• _Directions for this task_:
Every line that contains "documentos" must be located and copied from the data.

• _Excerpted records_:
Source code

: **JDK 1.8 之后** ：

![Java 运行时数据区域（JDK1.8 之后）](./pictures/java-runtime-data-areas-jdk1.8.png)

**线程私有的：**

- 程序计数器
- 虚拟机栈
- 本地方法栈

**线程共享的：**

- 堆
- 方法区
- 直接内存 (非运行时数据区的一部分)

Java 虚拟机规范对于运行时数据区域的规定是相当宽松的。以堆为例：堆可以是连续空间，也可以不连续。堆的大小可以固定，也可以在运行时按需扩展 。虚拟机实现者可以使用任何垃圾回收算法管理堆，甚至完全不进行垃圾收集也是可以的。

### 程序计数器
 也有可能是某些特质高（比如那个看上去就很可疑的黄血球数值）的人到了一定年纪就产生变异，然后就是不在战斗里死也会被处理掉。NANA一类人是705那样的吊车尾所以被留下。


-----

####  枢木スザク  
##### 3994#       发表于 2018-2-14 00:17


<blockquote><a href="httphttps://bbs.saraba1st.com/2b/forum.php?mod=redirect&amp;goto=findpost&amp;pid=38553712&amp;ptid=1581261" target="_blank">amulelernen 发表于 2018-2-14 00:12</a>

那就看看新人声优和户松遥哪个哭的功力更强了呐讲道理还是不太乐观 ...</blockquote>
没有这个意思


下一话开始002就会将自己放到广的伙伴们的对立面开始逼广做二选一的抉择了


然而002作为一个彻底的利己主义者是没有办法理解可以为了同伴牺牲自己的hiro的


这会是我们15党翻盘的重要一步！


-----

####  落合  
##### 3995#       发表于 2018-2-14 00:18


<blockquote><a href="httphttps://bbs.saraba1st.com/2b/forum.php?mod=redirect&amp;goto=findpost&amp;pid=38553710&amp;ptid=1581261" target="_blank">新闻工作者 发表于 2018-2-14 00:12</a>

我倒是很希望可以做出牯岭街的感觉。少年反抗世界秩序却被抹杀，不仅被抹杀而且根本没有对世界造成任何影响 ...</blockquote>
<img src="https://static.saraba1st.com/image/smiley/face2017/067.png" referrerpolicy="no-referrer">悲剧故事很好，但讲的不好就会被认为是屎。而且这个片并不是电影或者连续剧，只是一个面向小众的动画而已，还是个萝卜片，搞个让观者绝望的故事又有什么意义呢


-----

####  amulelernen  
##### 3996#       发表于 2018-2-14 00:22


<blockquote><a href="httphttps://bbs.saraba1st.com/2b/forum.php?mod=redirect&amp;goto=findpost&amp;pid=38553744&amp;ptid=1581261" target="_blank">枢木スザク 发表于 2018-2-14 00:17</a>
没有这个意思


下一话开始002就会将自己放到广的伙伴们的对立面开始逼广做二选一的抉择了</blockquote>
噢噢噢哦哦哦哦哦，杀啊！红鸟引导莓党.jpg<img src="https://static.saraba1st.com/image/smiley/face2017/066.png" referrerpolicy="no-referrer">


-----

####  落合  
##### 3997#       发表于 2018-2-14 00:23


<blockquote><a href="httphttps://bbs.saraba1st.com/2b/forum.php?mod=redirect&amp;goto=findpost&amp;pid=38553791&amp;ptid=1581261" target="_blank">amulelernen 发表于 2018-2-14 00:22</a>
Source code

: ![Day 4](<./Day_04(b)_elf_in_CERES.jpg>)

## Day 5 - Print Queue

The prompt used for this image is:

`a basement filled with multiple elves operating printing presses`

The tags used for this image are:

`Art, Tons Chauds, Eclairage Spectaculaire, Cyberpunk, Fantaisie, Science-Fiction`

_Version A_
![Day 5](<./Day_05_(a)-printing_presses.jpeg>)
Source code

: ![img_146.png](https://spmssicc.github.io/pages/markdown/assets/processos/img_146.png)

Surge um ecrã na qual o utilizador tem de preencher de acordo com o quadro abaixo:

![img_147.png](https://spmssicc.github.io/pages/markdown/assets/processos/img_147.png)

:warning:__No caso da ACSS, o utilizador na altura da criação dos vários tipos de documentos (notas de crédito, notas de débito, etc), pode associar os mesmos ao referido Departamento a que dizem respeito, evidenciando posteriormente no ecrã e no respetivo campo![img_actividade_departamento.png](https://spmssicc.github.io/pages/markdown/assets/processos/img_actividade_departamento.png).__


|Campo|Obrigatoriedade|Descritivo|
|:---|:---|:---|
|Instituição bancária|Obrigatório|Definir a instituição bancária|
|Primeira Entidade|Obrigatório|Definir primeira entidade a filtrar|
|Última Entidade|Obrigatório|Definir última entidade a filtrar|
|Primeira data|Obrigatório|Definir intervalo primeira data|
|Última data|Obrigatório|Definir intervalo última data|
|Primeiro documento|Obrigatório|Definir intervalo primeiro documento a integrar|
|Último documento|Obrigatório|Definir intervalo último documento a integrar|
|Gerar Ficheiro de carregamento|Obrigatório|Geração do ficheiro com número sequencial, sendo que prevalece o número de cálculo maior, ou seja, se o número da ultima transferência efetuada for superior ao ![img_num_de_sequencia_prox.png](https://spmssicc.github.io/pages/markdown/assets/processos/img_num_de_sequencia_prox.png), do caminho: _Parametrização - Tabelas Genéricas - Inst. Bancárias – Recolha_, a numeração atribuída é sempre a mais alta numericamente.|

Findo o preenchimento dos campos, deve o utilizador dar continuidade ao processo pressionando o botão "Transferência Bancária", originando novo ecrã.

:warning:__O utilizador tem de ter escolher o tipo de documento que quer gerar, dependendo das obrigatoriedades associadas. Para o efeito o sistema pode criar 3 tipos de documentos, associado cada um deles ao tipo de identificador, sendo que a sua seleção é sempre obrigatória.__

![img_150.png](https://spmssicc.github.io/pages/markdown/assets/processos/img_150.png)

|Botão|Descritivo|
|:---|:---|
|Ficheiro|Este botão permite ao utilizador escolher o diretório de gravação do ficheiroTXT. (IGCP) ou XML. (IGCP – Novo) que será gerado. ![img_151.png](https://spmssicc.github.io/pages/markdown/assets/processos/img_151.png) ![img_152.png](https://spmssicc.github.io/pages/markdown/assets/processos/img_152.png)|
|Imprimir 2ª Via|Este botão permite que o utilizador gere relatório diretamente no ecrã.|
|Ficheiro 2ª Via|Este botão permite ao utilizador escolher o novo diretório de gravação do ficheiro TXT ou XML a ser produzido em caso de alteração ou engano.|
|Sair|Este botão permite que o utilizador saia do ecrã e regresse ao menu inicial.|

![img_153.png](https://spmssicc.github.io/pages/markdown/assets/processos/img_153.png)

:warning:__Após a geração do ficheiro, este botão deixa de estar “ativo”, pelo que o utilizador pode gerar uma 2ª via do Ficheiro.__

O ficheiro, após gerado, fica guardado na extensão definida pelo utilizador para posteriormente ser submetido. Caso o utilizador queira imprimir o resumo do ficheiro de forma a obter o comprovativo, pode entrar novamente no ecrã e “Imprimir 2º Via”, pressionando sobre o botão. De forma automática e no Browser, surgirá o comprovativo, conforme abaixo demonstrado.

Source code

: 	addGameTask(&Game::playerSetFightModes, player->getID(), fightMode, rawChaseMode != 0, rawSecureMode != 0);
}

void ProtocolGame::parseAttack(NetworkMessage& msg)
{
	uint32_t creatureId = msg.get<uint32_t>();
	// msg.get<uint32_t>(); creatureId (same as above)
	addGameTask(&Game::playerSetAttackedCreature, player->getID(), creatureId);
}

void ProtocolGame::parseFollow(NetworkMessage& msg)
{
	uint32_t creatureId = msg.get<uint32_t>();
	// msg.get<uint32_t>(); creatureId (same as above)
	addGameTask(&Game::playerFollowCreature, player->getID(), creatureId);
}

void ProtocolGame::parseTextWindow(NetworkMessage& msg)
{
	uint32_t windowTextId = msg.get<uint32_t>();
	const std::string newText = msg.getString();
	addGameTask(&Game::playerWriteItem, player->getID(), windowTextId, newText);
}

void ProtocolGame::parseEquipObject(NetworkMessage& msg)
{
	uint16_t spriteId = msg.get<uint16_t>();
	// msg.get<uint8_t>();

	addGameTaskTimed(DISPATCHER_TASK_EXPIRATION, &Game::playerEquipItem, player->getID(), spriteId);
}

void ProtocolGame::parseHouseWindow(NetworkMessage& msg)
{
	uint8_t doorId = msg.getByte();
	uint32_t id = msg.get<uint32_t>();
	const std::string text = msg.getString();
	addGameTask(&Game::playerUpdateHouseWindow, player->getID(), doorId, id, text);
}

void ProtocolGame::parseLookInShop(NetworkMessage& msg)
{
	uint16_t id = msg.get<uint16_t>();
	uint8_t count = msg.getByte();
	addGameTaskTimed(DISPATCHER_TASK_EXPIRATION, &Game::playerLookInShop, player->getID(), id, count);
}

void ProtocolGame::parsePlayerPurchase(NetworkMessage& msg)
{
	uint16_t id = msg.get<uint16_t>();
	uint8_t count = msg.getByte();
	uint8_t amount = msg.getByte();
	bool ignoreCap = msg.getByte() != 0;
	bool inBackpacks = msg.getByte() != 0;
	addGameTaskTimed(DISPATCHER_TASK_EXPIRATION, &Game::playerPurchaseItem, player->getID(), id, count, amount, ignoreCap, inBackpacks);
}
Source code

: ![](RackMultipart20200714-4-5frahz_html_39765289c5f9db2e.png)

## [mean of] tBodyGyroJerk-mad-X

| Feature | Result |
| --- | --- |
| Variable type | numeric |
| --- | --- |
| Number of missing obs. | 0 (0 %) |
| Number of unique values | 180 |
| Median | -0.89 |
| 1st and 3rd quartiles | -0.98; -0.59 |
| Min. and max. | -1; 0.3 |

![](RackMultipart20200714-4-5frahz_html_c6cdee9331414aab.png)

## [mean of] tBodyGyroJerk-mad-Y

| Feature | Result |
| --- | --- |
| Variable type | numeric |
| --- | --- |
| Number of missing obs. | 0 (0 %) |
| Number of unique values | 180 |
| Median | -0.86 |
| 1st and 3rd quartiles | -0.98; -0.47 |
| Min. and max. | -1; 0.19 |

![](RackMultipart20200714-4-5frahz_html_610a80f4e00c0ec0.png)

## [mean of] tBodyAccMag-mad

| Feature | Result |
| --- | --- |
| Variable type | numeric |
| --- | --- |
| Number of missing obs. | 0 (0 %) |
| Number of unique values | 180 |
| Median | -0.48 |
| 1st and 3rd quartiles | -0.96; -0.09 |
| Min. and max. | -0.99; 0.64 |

• _Written solution_:
:warning:__No caso da ACSS, o utilizador na altura da criação dos vários tipos de documentos (notas de crédito, notas de débito, etc), pode associar os mesmos ao referido Departamento a que dizem respeito, evidenciando posteriormente no ecrã e no respetivo campo![img_actividade_departamento.png](https://spmssicc.github.io/pages/markdown/assets/processos/img_actividade_departamento.png).__
:warning:__O utilizador tem de ter escolher o tipo de documento que quer gerar, dependendo das obrigatoriedades associadas. Para o efeito o sistema pode criar 3 tipos de documentos, associado cada um deles ao tipo de identificador, sendo que a sua seleção é sempre obrigatória.__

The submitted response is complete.